The crisis deepens for the global coal industry.
In the US, the world’s largest privately owned coal mining company Peabody filed for bankruptcy, taking the number of coal company collapses in the world’s biggest energy economy to 50.
In China, coal consumption may have peaked and coal imports have fallen 30 per cent in the past year. In the meantime, China has become the first economy to invest $US100 billion into renewable energy in a single year.
In the UK, solar provided more electricity than coal in a single day for the first time last week. It continues a trend that means that coal usage in the UK – where the coal-powered industrial revolution started in the 18th century – is now at the lowest it has been since 1860.
“This is the story of coal writ large,” said Michael Liebrich, the founder of Bloomberg New Energy Finance last week, noting that coal use is due to cease within a decade. “And this — this is the future of coal.”
And amid all this, a new report by European consultants Ecofys concludes that there is no place for coal, not even “clean coal” in a world that aims to keep average global warming well below 2C, as more than 190 countries agreed at the Paris climate conference.
But as environment minister Greg Hunt prepares to fly to New York next week to sign that agreement, Australia refuses to believe that anything can deter its intention to dig up every turn of coal and burn every molecule of gas, as the most recent energy minister Ian Macfarlane infamously boasted.
The collapse of Peabody holds some irony for Australia, because it was its purchase of Australia’s Macarthur Coal, for $5 billion, that helped push up its debt levels and leave it vulnerable to a change in the industry’s fortunes. And the coal industry, like the politicians and the lobbyists that support it, still believe a change is at hand.

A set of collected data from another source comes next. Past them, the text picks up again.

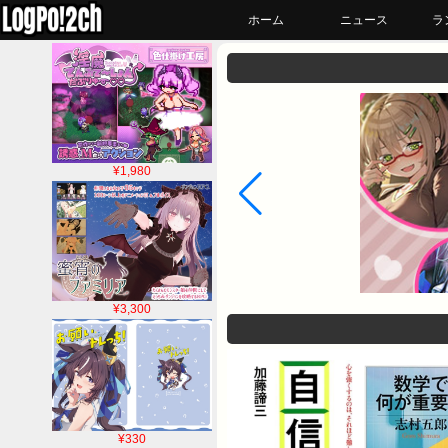
ホーム
ニュース
ラ
¥1,980
¥3,300
¥330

The energy minister Josh Frydenberg said he saw no impacts from the Peabody collapse, a comment either prompted or echoed by the Minerals Council, which said “there were no implications” for Australia from the Peabody collapse, and in fact the outlook for the industry was improving.
But only if you completely ignore climate change. The Ecofys report shows that any coal-fired power generation – including those using new technologies (dubbed “clean coal”) – will take the world off course from the internationally agreed target of keeping temperature rise well below 2°C above pre-industrial levels.
The fall of Peabody is a totemic moment for the coal industry. Coal companies have been collapsing in increasing numbers since the market turned in 2012, but over the last 12 months it has claimed bigger and bigger victims – the $5 billion Walter Energy, the $10 billion Alpha Coal, and the $10 billion Arch Coal.
Peabody’s collapse has been spectacular. In April, 2011, its share price was more than $US1,090. It then collapsed to just $2.07 a share. The concern is now that its collapse will add to the growing number of mines whose rehabilitation will now have to be funded by the taxpayer.
Peabody and other coal companies have been fighting both the science of climate change, and the regulations and policies designed to resist pollution.
This has been going on for a long time. The Guardian reported this week that the Stanford Research Institute presented a report to the American Petroleum Institute in 1968 that warned the release of carbon dioxide from burning fossil fuels could carry an array of harmful consequences for the planet. Yet the oil industry continued to fight it.
Last year, it was revealed that ExxonMobil, the world’s largest oil company, knew of climate change as early as 1981, only to spend millions of dollars over the following 27 years to promote climate denial. The exposure of this prior knowledge has been led by Inside Climate News.
Greens deputy leader and climate spokesperson Larissa Waters spotted this little them, from the local paper in Braidwood from 1910, which suggested that emissions from fossil fuels would create a “blanket for the earth” and increase temperatures, and lead to significant issues a century or two later.
And more than a century later, the industry continues to pretend that it is not happening. BP, for instance, wants to drill for oil in the Great Australian Bight.
A new report from German-based Climate Analytics describes this planned oil venture as the world’s “next great carbon bomb”.
It said it would annihilate Australia’s carbon budget, producing the equivalent of nearly eight times Australia’s 2013 carbon dioxide (C02) emissions from fossil fuels, and blow the country’s remaining C02 emissions budget to 2050.